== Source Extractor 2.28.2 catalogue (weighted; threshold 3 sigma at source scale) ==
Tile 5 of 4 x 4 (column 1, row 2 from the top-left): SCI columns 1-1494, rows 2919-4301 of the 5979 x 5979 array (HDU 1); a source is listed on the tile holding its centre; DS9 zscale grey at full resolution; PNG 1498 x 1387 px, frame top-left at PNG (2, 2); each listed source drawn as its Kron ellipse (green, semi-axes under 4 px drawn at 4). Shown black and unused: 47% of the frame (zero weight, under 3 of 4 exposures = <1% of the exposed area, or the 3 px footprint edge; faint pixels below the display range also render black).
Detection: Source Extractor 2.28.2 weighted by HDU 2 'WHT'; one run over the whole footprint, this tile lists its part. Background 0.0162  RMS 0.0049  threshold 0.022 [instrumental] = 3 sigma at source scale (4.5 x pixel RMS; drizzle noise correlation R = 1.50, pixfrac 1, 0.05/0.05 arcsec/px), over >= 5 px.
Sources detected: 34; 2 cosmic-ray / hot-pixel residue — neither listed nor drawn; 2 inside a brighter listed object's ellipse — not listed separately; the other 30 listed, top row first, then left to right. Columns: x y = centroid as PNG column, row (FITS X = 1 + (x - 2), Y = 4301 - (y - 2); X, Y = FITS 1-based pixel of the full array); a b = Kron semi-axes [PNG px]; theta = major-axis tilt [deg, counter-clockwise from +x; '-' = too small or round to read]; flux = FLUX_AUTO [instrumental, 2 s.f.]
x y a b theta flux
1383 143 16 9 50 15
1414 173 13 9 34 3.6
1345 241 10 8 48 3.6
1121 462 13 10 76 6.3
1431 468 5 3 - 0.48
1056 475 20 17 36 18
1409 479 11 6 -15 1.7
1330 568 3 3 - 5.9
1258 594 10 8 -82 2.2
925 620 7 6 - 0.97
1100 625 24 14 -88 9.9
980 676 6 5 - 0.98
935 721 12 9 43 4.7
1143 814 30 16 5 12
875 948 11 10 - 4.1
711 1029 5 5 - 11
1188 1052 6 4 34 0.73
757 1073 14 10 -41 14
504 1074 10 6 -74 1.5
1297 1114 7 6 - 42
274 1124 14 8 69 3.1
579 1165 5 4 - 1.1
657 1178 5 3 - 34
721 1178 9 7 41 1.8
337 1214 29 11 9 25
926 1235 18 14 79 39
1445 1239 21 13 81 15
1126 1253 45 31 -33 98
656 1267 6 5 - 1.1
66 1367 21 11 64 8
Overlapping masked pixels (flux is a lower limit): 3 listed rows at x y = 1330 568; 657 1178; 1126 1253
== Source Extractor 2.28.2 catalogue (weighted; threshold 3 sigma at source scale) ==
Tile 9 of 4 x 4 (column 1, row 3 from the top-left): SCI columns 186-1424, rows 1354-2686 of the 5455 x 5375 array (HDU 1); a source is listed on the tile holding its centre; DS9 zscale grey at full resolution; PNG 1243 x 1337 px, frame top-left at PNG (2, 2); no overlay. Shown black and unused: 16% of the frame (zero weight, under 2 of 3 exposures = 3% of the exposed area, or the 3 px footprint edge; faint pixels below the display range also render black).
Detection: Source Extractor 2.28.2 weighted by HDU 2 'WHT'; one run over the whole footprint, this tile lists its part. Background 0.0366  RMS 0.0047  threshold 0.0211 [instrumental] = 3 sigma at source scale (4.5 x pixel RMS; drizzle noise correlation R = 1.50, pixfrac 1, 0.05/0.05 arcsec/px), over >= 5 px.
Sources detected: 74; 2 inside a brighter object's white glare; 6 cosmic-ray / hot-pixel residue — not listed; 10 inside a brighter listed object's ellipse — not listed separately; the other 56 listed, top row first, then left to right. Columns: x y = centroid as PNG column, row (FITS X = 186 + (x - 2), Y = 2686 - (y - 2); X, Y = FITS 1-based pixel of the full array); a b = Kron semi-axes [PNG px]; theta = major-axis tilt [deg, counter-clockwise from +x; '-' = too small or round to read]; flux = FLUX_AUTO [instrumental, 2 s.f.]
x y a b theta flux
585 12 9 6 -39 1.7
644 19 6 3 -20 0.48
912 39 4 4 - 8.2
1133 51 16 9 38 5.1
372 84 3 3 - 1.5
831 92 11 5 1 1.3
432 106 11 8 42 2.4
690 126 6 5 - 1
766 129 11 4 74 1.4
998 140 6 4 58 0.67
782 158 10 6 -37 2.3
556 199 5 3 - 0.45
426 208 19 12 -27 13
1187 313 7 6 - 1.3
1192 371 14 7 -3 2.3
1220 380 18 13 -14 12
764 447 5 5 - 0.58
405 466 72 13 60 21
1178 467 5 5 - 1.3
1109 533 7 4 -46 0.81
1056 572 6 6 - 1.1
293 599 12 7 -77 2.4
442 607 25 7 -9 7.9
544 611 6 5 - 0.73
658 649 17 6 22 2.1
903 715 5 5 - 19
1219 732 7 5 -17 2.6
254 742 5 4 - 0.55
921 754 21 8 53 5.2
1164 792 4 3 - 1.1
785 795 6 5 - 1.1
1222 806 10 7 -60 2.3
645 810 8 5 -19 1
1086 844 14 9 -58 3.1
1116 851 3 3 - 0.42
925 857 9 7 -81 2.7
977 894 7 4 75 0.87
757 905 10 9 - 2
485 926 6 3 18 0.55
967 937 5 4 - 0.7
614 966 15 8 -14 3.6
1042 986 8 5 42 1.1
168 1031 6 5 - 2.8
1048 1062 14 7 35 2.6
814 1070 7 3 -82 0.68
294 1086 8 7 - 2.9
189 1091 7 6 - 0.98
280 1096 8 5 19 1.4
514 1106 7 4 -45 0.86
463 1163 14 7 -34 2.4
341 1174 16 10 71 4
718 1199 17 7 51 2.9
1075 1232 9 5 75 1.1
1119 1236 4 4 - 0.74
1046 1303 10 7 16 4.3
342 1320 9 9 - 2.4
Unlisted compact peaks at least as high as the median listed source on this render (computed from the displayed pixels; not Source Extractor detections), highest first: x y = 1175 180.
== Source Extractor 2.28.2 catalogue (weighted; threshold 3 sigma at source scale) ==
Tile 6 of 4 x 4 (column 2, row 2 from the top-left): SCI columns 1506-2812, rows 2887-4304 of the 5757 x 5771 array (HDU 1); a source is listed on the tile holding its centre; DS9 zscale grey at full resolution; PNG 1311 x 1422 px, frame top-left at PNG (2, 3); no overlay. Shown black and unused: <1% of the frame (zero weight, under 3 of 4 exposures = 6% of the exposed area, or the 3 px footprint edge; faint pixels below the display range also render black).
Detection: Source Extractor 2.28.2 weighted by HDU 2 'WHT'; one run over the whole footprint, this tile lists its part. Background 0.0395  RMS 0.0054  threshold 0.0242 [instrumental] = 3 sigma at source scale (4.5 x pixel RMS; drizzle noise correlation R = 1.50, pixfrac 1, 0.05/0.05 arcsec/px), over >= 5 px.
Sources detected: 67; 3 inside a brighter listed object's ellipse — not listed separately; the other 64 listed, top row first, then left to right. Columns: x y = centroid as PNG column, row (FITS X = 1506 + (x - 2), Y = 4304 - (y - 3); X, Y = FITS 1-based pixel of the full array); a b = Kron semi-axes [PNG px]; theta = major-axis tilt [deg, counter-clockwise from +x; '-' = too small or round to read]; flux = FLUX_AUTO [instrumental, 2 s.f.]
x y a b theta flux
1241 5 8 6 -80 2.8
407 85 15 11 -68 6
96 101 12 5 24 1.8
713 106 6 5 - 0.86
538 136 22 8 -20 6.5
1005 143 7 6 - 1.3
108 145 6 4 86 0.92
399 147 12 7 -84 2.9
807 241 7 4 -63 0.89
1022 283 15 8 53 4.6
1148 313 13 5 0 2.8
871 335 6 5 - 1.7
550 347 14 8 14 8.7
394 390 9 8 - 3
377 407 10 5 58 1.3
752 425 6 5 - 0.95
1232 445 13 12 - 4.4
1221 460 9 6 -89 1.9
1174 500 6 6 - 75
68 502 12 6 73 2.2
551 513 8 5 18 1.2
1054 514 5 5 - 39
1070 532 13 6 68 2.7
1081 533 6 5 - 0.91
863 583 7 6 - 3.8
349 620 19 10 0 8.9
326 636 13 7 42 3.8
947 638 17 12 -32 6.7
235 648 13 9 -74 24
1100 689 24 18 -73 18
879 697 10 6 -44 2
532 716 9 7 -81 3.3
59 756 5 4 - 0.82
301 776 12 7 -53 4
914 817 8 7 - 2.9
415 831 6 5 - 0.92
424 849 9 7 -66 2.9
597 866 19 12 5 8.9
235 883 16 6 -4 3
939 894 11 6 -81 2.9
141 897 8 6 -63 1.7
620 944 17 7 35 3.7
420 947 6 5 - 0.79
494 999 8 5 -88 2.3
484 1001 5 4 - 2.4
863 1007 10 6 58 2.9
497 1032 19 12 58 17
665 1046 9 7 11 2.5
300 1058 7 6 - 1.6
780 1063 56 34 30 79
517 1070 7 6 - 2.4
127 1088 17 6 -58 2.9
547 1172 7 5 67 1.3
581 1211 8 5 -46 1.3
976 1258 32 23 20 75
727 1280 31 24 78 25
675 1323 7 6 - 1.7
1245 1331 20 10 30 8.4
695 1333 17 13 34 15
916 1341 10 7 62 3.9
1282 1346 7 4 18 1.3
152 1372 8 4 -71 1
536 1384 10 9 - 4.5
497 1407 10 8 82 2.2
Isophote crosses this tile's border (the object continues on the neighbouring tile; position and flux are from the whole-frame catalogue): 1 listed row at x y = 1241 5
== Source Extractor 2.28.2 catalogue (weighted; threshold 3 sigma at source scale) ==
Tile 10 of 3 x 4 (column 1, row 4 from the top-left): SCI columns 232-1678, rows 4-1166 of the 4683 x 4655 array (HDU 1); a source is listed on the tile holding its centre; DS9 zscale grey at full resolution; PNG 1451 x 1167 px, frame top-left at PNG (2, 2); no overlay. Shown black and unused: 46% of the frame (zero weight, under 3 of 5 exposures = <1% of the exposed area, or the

WRITTEN TASK → Please update the entries from the start through the line containing "Tile 5 of 4", inclusive, replacing "catalogue" with "catalog" and changing nothing else.

SOLUTION FOR THIS TASK →
== Source Extractor 2.28.2 catalog (weighted; threshold 3 sigma at source scale) ==
Tile 5 of 4 x 4 (column 1, row 2 from the top-left): SCI columns 1-1494, rows 2919-4301 of the 5979 x 5979 array (HDU 1); a source is listed on the tile holding its centre; DS9 zscale grey at full resolution; PNG 1498 x 1387 px, frame top-left at PNG (2, 2); each listed source drawn as its Kron ellipse (green, semi-axes under 4 px drawn at 4). Shown black and unused: 47% of the frame (zero weight, under 3 of 4 exposures = <1% of the exposed area, or the 3 px footprint edge; faint pixels below the display range also render black).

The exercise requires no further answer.